I had people over for the at-perigee lunar eclipse last weekend. My building has a pretty good roof deck and if the moon is going to go from Supermoon to OHMYGOD NO MOON in a matter of an hour or so, better to have company. The menu was pretty simple, my friend N. brought a salad, and I roasted a couple of pork tenderloins and made macaroni and cheese (from scratch, my proprietary recipe).
I wanted to do something appropriate for dessert--I figured something very dark would be right. So in looking through my cook's illustrated database, once I decided I wasn't making moon cookies, a hot fudge pudding cake seemed like the thing.
HFPC (since I'm already tired of typing it out) is fun and super-simple. A single batter turns into a brownie-ish cake layer on top and a rich pudding layer down below. I love the recipe because, first, it's ridiculously delicious (if a little unsightly-- Cooks Illustrated says it's too 'homely' to make for company).
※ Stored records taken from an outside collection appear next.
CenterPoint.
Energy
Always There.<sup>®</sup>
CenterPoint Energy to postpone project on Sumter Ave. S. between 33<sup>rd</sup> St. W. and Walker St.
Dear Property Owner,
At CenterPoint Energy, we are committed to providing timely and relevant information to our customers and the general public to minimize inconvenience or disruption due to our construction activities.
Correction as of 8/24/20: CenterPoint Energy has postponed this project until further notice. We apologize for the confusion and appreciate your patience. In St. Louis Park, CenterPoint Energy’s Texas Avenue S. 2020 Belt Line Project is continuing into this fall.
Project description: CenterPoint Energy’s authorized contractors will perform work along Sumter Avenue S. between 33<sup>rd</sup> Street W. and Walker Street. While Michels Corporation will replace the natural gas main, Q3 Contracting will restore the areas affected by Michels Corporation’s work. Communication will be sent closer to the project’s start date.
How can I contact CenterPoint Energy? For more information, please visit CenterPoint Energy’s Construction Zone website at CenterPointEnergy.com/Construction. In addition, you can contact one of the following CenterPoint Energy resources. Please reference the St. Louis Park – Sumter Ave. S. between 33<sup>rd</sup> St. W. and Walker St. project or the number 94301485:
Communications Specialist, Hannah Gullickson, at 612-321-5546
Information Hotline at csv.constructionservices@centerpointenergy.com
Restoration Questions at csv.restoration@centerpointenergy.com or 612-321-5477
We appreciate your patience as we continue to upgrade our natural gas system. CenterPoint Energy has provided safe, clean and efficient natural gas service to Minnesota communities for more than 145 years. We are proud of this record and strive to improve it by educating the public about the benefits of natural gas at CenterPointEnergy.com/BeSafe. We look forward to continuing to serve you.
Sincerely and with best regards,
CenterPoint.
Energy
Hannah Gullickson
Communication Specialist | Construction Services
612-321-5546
And second, it's one of those recipes that totally looks like you're doing it wrong.
You start with a standard-looking, brownie-like batter.
Then you sprinkle a combo of cocoa, brown sugar, and regular sugar over the top.
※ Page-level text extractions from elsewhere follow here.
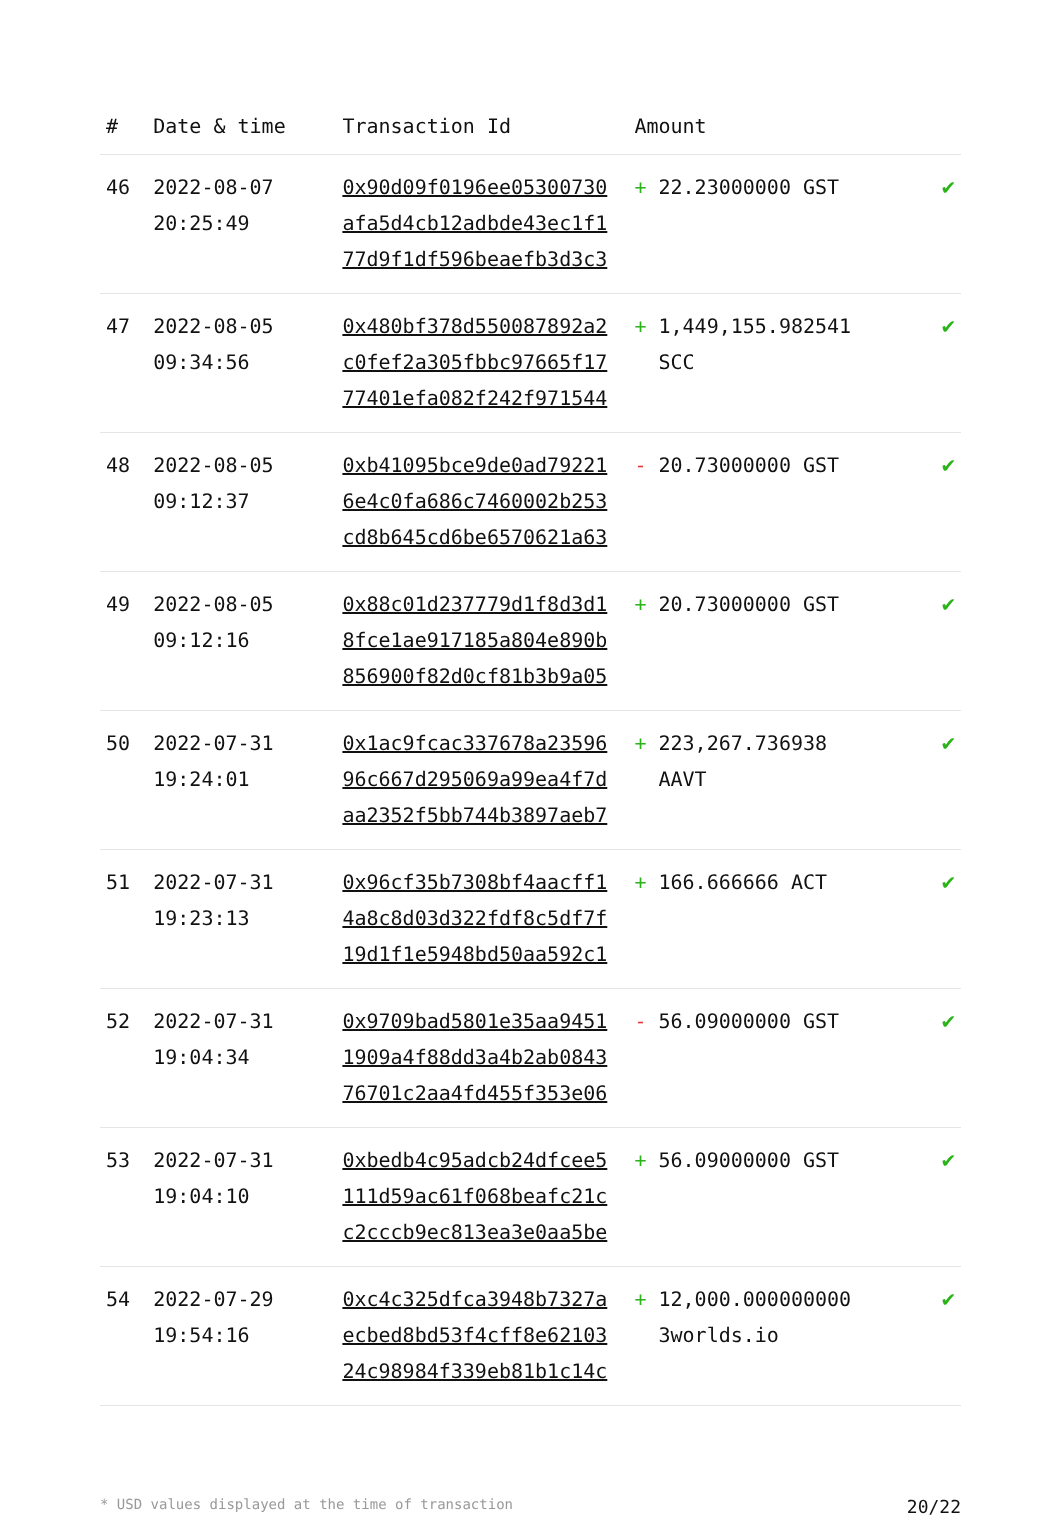| # | Date & time | Transaction Id | Amount | |
| --- | --- | --- | --- | --- |
| 46 | 2022-08-07 20:25:49 | 0x90d09f0196ee05300730 afa5d4cb12adbde43ec1f1 77d9f1df596beaefb3d3c3 | + 22.23000000 GST | ✔ |
| 47 | 2022-08-05 09:34:56 | 0x480bf378d550087892a2 c0fef2a305fbbc97665f17 77401efa082f242f971544 | + 1,449,155.982541 SCC | ✔ |
| 48 | 2022-08-05 09:12:37 | 0xb41095bce9de0ad79221 6e4c0fa686c7460002b253 cd8b645cd6be6570621a63 | - 20.73000000 GST | ✔ |
| 49 | 2022-08-05 09:12:16 | 0x88c01d237779d1f8d3d1 8fce1ae917185a804e890b 856900f82d0cf81b3b9a05 | + 20.73000000 GST | ✔ |
| 50 | 2022-07-31 19:24:01 | 0x1ac9fcac337678a23596 96c667d295069a99ea4f7d aa2352f5bb744b3897aeb7 | + 223,267.736938 AAVT | ✔ |
| 51 | 2022-07-31 19:23:13 | 0x96cf35b7308bf4aacff1 4a8c8d03d322fdf8c5df7f 19d1f1e5948bd50aa592c1 | + 166.666666 ACT | ✔ |
| 52 | 2022-07-31 19:04:34 | 0x9709bad5801e35aa9451 1909a4f88dd3a4b2ab0843 76701c2aa4fd455f353e06 | - 56.09000000 GST | ✔ |
| 53 | 2022-07-31 19:04:10 | 0xbedb4c95adcb24dfcee5 111d59ac61f068beafc21c c2cccb9ec813ea3e0aa5be | + 56.09000000 GST | ✔ |
| 54 | 2022-07-29 19:54:16 | 0xc4c325dfca3948b7327a ecbed8bd53f4cff8e62103 24c98984f339eb81b1c14c | + 12,000.000000000 3worlds.io | ✔ |
* USD values displayed at the time of transaction 20/22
THEN, you gently pour a cup of coffee over the whole thing (you can use water too). So it goes into the oven looking like nothing so much as an overwatered potted plant, or a flash flood in a very brown desert.
Unpromising!
And yet, somehow, in the oven, the cake part bakes, puffs, and floats, while the coffee melds with the cocoa and sugar and sinks to the bottom and congeals into a pudding. Darned if I know how it works, but it's some of the very best kind of kitchen magic.
And, agreed, Cook's Illustrated, the finished HFPC is "homely." But my gosh, if the moon is going to vanish possibly never to return, it's a fine way to say farewell. The cake vanished pretty quickly, too.